La crisi di consenso, poi, è stata raccolta da altri potenziali attori che si sono inseriti in quegli spazi vuoti che la retorica anti-americana e il progressivo disimpegno – fotografato, quest’ultimo, dal doloroso ritiro dall’Afghanistan dopo vent’anni – dell’impero americano dal teatro globale.

Le conseguenze di tutto ciò sono presto dette. Gli Stati Uniti restano un impero ma in un mondo non più unipolare ma multipolare. Quella americana non è l’unica nazione con vocazione imperiale (anche la Cina e la Russia lo sono) e se per tanto tempo quella di Washington è stata l’unica ad avere voce in capitolo, la presunta crisi del principale attore internazionale ha risvegliato le ambizioni degli altri. D’altronde, il discorso del “chi nasce impero, muore impero” vale anche per Mosca e Pechino.
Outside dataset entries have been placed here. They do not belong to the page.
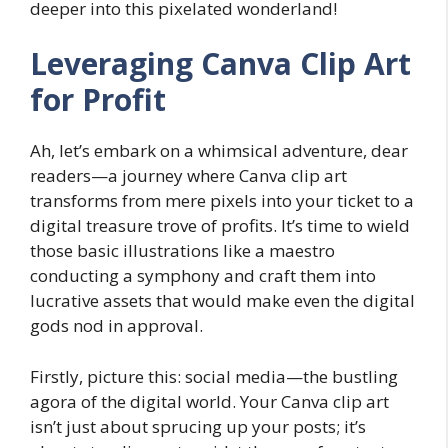
deeper into this pixelated wonderland!
Leveraging Canva Clip Art
for Profit
Ah, let’s embark on a whimsical adventure, dear
readers—a journey where Canva clip art
transforms from mere pixels into your ticket to a
digital treasure trove of profits. It’s time to wield
those basic illustrations like a maestro
conducting a symphony and craft them into
lucrative assets that would make even the digital
gods nod in approval.
Firstly, picture this: social media—the bustling
agora of the digital world. Your Canva clip art
isn’t just about sprucing up your posts; it’s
Trump e l’eterno ritorno del passato

Il disegno imperiale di Donald Trump si manifesta anche in occasione delle dichiarazioni circa l’uso della forza per prendersi la Groenlandia, cioè la minaccia di un’espansione territoriale in piena regola e la violazione dello spazio di un’altra nazione sovrana. E lo stesso potrebbe dirsi per il canale di Panama, su cui il Tycoon ha messo gli occhi in funzione anti-cinese. Tale disegno, però, passa anche per quisquilie come l’idea di rinominare il golfo del Messico come golfo dell’America, poiché anche l’utilizzo della polarizzazione linguistica è un segno distintivo.

Dividi et impera, espansionismo, polarizzazione non sono invenzioni di Donald Trump ma un ricorso storico sdoganato dal ritorno degli imperialismi e dal mutamento dello scenario globale. La Russia nel 2022 ha invaso l’Ucraina, rispolverando l’idea che un impero, per mantenersi tale, debba espandersi e annettere territori, mentre la Cina – ormai è evidente – si sta preparando a muovere guerra a Taiwan. Gli imperi stanno tornando e gli Stati Uniti e la pax americana si stanno sgretolando. Quest’ultima si reggeva sulla capacità degli americani di mantenere l’equilibrio globale grazie alla pervasività dell’economia americana e alla sostenibilità di un modello che si reggeva soprattutto su basi economiche, oltre che militari. Ora, questo modello non è più sostenibile.

Dopo la caduta del muro di Berlino il politologo Francis Fukuyama profetizzò la “fine della storia“, sostenendo il fatto che, dopo la fine del comunismo sovietico, la democrazia liberale e il capitalismo sarebbero stati destinati a pervadere tutte le nazioni del pianeta. Trent’anni dopo, la previsione è stata ampiamente smentita. Nel cuore del XXI secolo, la retorica imperiale è tornata a occupare il centro della scena. Donald Trump non propone solo soluzioni muscolari ai problemi internazionali, ma incarna una vera e propria dottrina di restaurazione imperiale americana, un hard branding che ha il sapore del passato e che non fa prigionieri.